The Dispensers offer short stories and poems on different themes and allow readers to select how long they want the story or poem to be.
Former Mayor of Sheffield City Council and climate and race activist, Magid Magid, will discuss forms of “disruptive” publishing with Dr Tom Payne, senior lecturer in performance studies and Dr Julia Udall, senior lecturer in architecture, about how creative and disruptive acts of publishing might enable critical voices to be heard.
Hallam students also feature significantly in the programme too, with acting and performance students performing the family-friendly show “Awakenings” in the Crucible Studio and illustration students set to capture the essence of the festival by drawing images from different events that will be published on the Off the Shelf website.

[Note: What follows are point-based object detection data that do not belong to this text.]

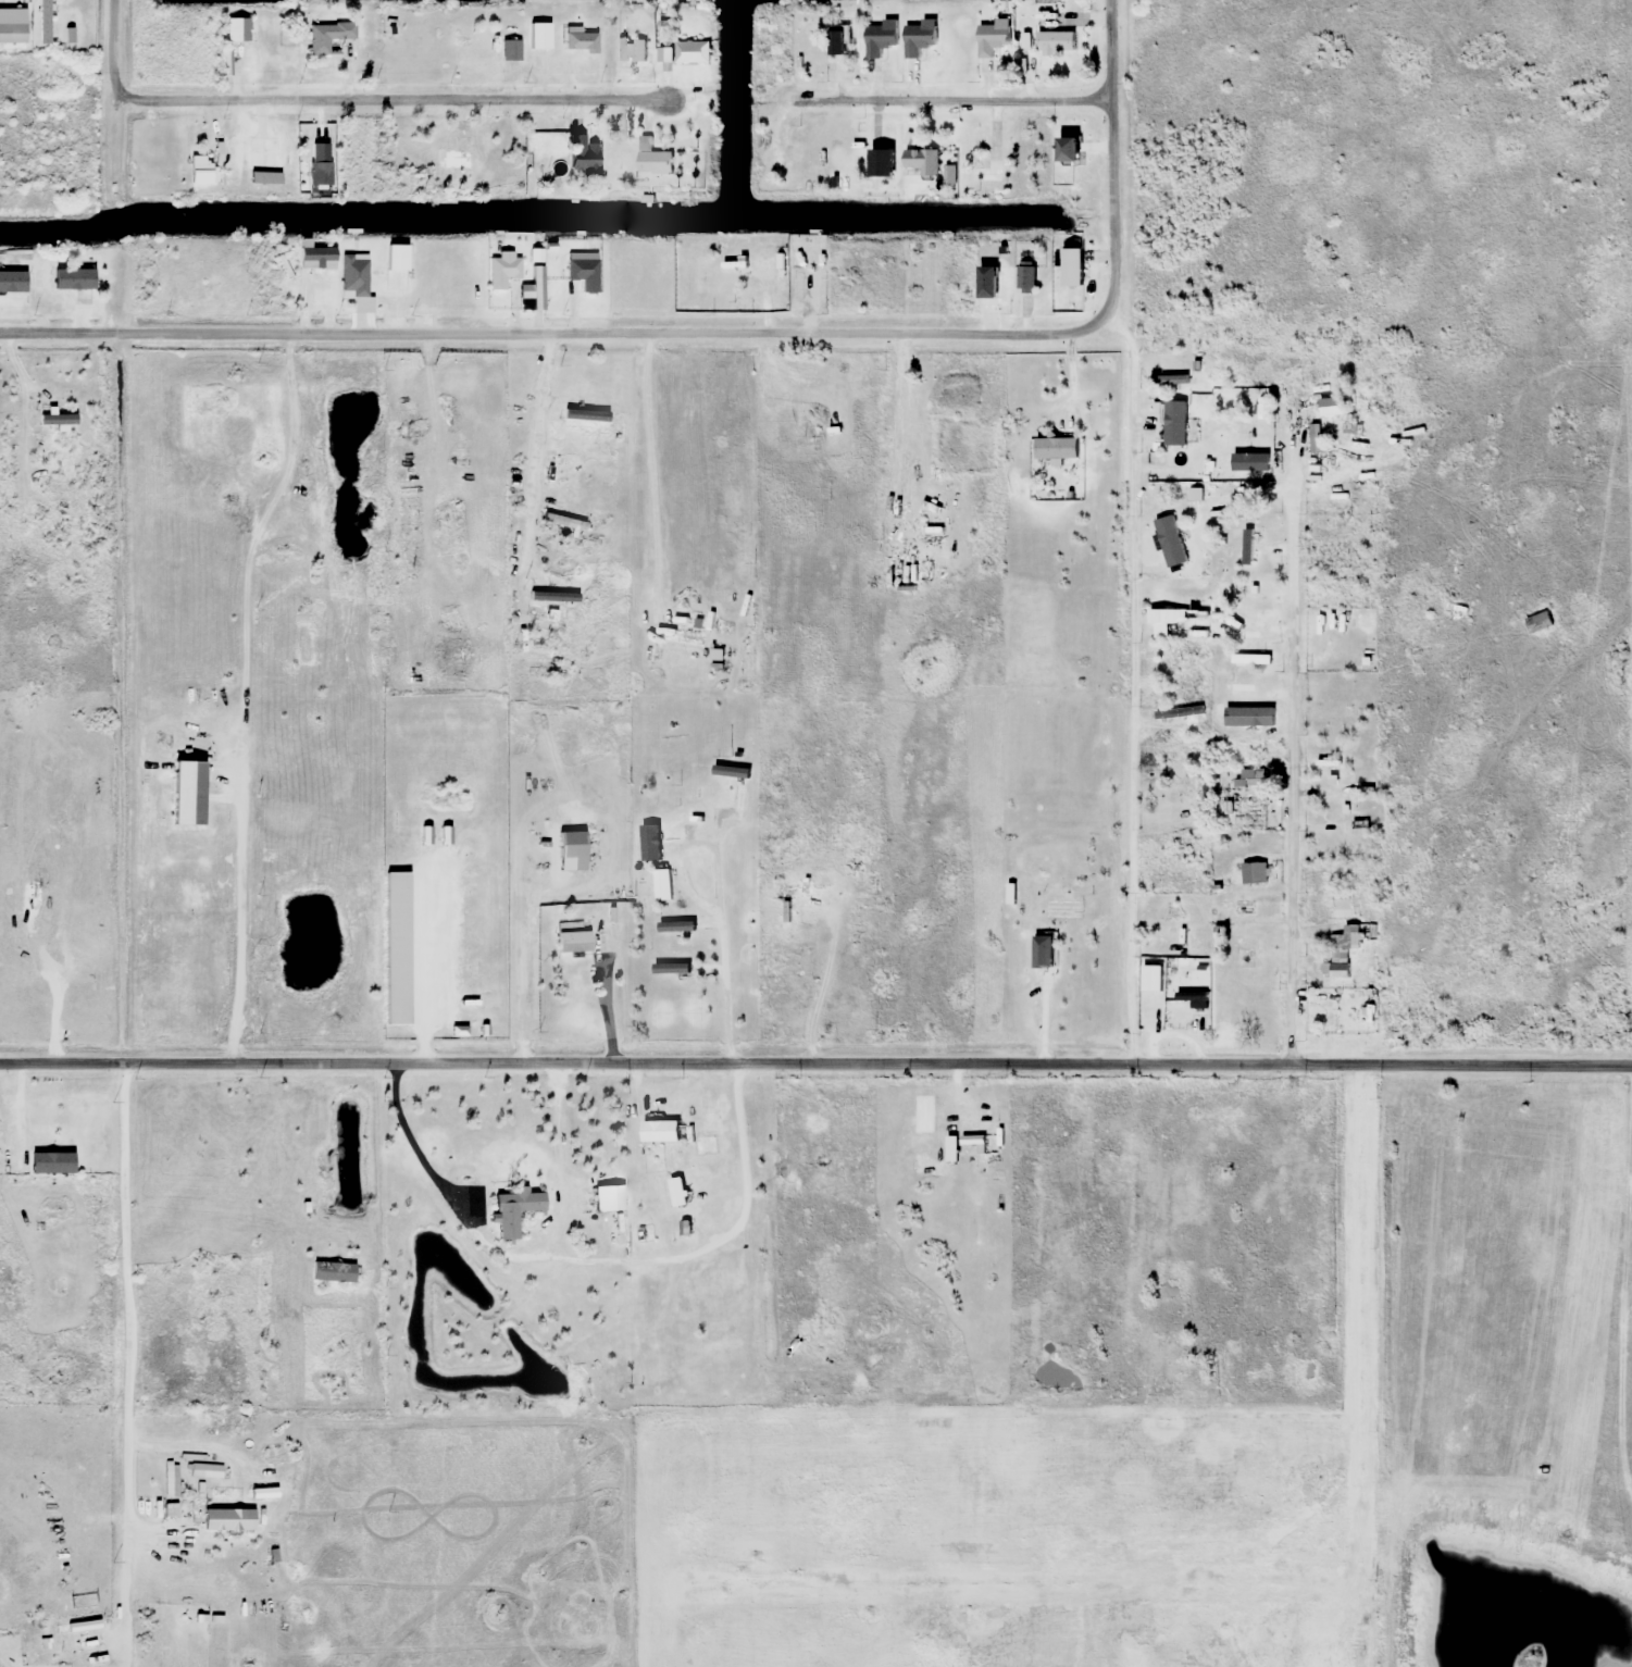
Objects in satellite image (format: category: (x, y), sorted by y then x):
building: (44, 22)
building: (236, 31)
building: (1052, 33)
building: (69, 35)
building: (328, 36)
building: (919, 38)
building: (991, 38)
building: (879, 39)
building: (835, 44)
road: (111, 47)
building: (480, 50)
building: (631, 50)
building: (691, 53)
building: (664, 55)
road: (387, 100)
road: (956, 105)
building: (453, 156)
building: (582, 156)
building: (652, 159)
building: (766, 162)
building: (879, 162)
building: (920, 163)
road: (1109, 170)
building: (197, 171)
building: (983, 172)
building: (316, 174)
building: (315, 259)
building: (502, 271)
building: (583, 275)
building: (353, 277)
building: (1027, 280)
building: (81, 282)
building: (989, 282)
road: (543, 331)
building: (585, 421)
building: (1169, 436)
building: (814, 440)
road: (536, 444)
building: (1063, 446)
road: (650, 453)
building: (1198, 497)
building: (61, 498)
building: (66, 514)
building: (1249, 540)
building: (909, 573)
building: (552, 600)
building: (419, 617)
building: (1161, 623)
building: (1238, 632)
building: (689, 634)
building: (587, 649)
building: (716, 656)
building: (1174, 657)
building: (1250, 660)
building: (547, 674)
building: (1240, 688)
road: (1299, 712)
building: (1334, 714)
building: (1198, 721)
building: (1255, 778)
building: (1328, 778)
building: (739, 794)
building: (1334, 812)
building: (1246, 815)
road: (1126, 822)
building: (1258, 842)
building: (570, 852)
building: (1254, 874)
building: (661, 889)
building: (1340, 906)
building: (1244, 908)
building: (1061, 911)
building: (787, 912)
building: (571, 938)
building: (1344, 949)
building: (1191, 1000)
building: (1364, 1018)
building: (1169, 1020)
road: (816, 1069)
building: (660, 1130)
building: (707, 1145)
building: (48, 1166)
building: (608, 1199)
building: (512, 1211)
road: (587, 1254)
building: (333, 1271)
building: (707, 1352)
building: (648, 1366)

The 50th anniversary of the building of the iconic Crucible Theatre will also be marked with a new podcast, the first two episodes of which will be released as part of the festival.
Deputy head of the Department of Humanities, Ashley Barnes, said: “It is with great pride that we are sharing some of the best creative writing work of our staff and graduates in this year’s festival, as well as encouraging others to take up their pen and to develop their own voice.
“Our aim is to be the world’s leading applied university so it’s going to be really exciting to hear from our successful graduates and industry-engaged staff. We are proud of our place in the region and our relationships with key cultural institutions, such as Sheffield Theatres.”